Impact of family violence on children

Dr Tricia Eadie’s clinical and research work over several decades has confirmed that the impact of family violence and trauma on a child’s development can be profound, leading, in some cases, to poorer development and educational outcomes. It’s a problem many people, including Tricia, are trying to address. But she is also committed to keeping women and children safe in their homes and it’s one reason she has joined McAuley Community Service for Women’s Catherine Circle.

The Catherine Circle is a group of people who are passionate about supporting McAuley Community Services for Women and its works with women who are homeless as well as women and children experiencing family violence. The Circle aims to raise $100,000 each year, which is invested into a program or service the members choose.

Tricia began her career as a speech pathologist, but for the past 20 years she has worked in the research and university sector and is now an Associate Professor with the Melbourne Graduate School of Education in Early Childhood Education and Care.

Through her career she has seen the many factors that contribute to poorer learning outcomes for children subjected to family violence and abuse. It can be the trauma they experience, or witness, in their homes, as well as the inability to access services they may need.

“There is strong evidence that a mother’s mental health has significant impact on a child’s development; in these circumstances a mother often lacks the capacity and resources to be responsive to her child’s needs ” Tricia said.
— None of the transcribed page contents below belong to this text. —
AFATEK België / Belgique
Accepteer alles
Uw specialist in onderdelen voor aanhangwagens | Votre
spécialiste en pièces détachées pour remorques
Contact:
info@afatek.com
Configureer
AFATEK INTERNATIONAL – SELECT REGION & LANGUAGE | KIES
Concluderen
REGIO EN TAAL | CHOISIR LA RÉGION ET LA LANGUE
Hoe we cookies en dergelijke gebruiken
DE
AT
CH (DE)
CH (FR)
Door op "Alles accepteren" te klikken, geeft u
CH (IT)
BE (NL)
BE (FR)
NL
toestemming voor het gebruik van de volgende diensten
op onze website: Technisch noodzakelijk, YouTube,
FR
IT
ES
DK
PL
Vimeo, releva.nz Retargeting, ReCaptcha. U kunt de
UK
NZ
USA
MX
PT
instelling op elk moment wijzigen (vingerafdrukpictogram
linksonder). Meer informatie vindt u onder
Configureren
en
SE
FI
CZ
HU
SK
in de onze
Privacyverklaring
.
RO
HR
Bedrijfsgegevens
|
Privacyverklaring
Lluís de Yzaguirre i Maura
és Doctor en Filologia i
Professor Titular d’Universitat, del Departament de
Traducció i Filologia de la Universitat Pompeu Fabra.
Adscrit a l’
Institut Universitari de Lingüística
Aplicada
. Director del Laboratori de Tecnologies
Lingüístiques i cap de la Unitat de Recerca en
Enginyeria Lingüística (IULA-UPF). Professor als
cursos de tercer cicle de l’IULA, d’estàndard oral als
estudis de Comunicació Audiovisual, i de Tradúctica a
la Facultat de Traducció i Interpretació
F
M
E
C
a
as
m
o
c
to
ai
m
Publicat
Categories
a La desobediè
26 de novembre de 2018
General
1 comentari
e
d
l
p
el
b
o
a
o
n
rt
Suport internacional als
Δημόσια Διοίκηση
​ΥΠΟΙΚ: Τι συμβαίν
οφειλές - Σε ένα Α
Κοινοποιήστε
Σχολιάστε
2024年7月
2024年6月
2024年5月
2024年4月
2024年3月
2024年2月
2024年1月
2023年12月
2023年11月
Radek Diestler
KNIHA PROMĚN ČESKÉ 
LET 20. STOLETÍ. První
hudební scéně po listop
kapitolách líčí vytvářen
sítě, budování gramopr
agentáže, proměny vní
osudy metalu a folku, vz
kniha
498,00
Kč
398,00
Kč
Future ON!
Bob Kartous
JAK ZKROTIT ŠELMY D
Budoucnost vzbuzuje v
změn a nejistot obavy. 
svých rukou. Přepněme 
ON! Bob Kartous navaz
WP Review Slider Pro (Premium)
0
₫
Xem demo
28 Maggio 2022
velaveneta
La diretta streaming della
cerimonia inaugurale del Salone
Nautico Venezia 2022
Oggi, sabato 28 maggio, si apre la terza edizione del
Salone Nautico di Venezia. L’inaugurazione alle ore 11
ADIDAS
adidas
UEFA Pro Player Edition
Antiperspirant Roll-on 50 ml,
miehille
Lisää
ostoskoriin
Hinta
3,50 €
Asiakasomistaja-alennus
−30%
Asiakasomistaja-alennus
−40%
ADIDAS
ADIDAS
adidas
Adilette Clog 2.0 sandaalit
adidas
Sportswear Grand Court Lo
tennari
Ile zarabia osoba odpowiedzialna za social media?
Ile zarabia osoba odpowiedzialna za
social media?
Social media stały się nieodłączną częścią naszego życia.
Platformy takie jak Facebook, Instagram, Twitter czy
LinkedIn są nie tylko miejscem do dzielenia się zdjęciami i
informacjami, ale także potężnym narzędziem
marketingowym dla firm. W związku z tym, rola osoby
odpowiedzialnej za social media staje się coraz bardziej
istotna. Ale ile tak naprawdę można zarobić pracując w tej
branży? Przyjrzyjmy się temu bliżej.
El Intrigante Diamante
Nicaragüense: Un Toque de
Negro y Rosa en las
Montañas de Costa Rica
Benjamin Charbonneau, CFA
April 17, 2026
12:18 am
“It can also be the case that in a family where there is violence or trauma, the resources available, both financial and emotional, to seek support for children’s learning problems are limited and there may be long waiting lists for community services. So the child’s developmental problems are not addressed as early as we would like.”

One example involves a research project Tricia is involved in at the Parkville Youth Justice Centre. Researchers have found that a high number of the young males on remand, or sentenced were raised in disadvantaged, and often chaotic and highly stressful home environments. Such trauma, when coupled with disengagement from school, means these young people are likely to remain on the margins of communities.

“For many of these adolescent males and younger children in out of home care services, there are problems with their capacity to communicate leading to problems with academic success and engagement in school ,” she said.

“It is very circular, so we have to think differently about how we keep mothers and their children safe in their homes so we can try and change the trajectory for many of the children involved. If they can stay in their homes and be safe, they maintain their community connections and their connections to school and education.”

Tricia was drawn to the Catherine Circle because it allows a group, or collective to contribute money and potentially make a significant impact on the issue of family violence.

She said McAuley Community Service for Women’s commitment to working with children as well as women fleeing family violence is important to her.

“I am fortunate to be in a position to donate money to different services and organisations. Often my giving is in response to being ‘caught’ and asked for a contribution. The Catherine Circle means members can consider project options put to us and determine which one will have the most impact.”

Each Catherine Circle members donates $1,000 a year for three years.